OMG!!!! I HATE HATS!! But I love champagne… So, I guess we have to make a good Swiss compromise. Are you going to wear the same hat as last year or are you already hunting for a new model ??

I’ll need some time to get used to the idea… Love, Heidi

About two weeks later, I received another email from Heidi:

Well, about this hat… I’m still looking. If only there was a model that is elegant yet not too eye-catching, it should be simple but in the right shade of beige or brown or grey, and there’s absolutely no reason for this thing to have flowers on top! Do you think the one that I could and would wear exists??? And for Paul – he has no idea yet what’s in store for him.

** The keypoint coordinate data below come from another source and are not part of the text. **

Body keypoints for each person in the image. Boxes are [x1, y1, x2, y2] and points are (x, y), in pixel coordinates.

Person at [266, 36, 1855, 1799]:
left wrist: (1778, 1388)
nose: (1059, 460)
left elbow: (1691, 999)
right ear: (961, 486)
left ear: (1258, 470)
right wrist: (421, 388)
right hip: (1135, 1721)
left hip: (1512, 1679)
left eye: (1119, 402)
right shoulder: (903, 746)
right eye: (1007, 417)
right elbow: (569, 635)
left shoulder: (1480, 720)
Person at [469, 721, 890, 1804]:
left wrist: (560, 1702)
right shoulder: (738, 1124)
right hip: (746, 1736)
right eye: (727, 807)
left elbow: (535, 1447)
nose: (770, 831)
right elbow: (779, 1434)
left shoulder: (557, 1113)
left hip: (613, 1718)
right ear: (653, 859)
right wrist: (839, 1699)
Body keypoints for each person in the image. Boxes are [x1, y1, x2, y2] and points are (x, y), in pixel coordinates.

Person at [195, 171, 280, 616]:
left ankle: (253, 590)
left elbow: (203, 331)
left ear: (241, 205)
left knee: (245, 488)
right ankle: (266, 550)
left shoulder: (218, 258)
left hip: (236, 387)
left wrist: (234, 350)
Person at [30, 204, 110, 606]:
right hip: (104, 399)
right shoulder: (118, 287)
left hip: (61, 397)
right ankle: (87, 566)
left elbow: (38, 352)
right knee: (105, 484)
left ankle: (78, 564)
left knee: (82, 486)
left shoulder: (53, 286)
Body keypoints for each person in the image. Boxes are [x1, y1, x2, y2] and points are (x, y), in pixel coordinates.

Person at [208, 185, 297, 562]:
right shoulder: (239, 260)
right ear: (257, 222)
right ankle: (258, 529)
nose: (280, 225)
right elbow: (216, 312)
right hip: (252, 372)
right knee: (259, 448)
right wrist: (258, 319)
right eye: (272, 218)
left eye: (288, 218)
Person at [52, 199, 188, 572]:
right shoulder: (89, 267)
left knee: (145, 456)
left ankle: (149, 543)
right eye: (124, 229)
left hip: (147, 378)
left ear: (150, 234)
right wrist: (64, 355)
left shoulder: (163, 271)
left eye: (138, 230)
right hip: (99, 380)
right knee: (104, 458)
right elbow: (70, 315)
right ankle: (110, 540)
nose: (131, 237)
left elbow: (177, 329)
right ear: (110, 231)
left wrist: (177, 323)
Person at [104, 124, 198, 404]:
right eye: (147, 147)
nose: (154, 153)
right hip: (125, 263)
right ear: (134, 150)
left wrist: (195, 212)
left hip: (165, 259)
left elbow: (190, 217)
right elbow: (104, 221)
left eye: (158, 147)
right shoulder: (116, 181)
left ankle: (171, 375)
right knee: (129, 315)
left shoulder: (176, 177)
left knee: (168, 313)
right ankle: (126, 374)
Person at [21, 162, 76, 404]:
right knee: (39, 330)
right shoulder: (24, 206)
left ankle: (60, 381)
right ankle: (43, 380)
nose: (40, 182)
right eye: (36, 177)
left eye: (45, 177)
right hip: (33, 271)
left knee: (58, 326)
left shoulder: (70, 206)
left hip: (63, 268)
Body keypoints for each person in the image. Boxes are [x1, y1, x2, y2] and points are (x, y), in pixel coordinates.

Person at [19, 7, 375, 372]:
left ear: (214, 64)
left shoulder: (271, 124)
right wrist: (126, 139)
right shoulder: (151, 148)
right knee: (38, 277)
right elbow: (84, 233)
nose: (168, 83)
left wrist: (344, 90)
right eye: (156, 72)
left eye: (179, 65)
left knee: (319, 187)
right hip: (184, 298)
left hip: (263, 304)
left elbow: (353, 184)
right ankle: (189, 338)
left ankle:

Click on photos to enlarge.

Being the adventurous woman that she is, Heidi finally ended up with a hat that was remarkably similar to mine. While we may not have looked as stylish as some of the people at the Prix de Diane, Heidi, Paul, Stéphane and I were unintentionally color coordinated in black and white. I guess that's to be expected since we've been friends for such a long time!

On the way home, we started talking about our outfits for next year. Heidi's adamant that she won't wear orange or pink, but I've got an entire year to convince her!

Many thanks to Bridget for telling me that Ascot has a strict new dress code for 2012. In the royal enclosure, fascinators are no longer acceptable. The new code states: "Hats should be worn; a headpiece which has a base of four inches (10cm) or more in diameter is acceptable as an alternative to a hat."

While I saw hats of all different colors, shapes and sizes at the Prix de Diane, some were definitely larger than others!

Click on photos to enlarge.

Additionally, women in the royal enclosure at Ascot will be expected to wear skirts or dresses of "modest length" which fall just above the knee or longer.

For men, black or grey morning dress with a waistcoat and tie are now compulsory in the royal enclosure and cravats will not be allowed.

A black or grey top hat and black shoes must also be worn.

With the exception of the socks and shoes, I think that the Parisians are following the rules for the royal enclosure at Ascot reasonably well!

Garlic, peppers, grapes and a crab!
Horses, euros and betting forms - everything you need for the racetrack.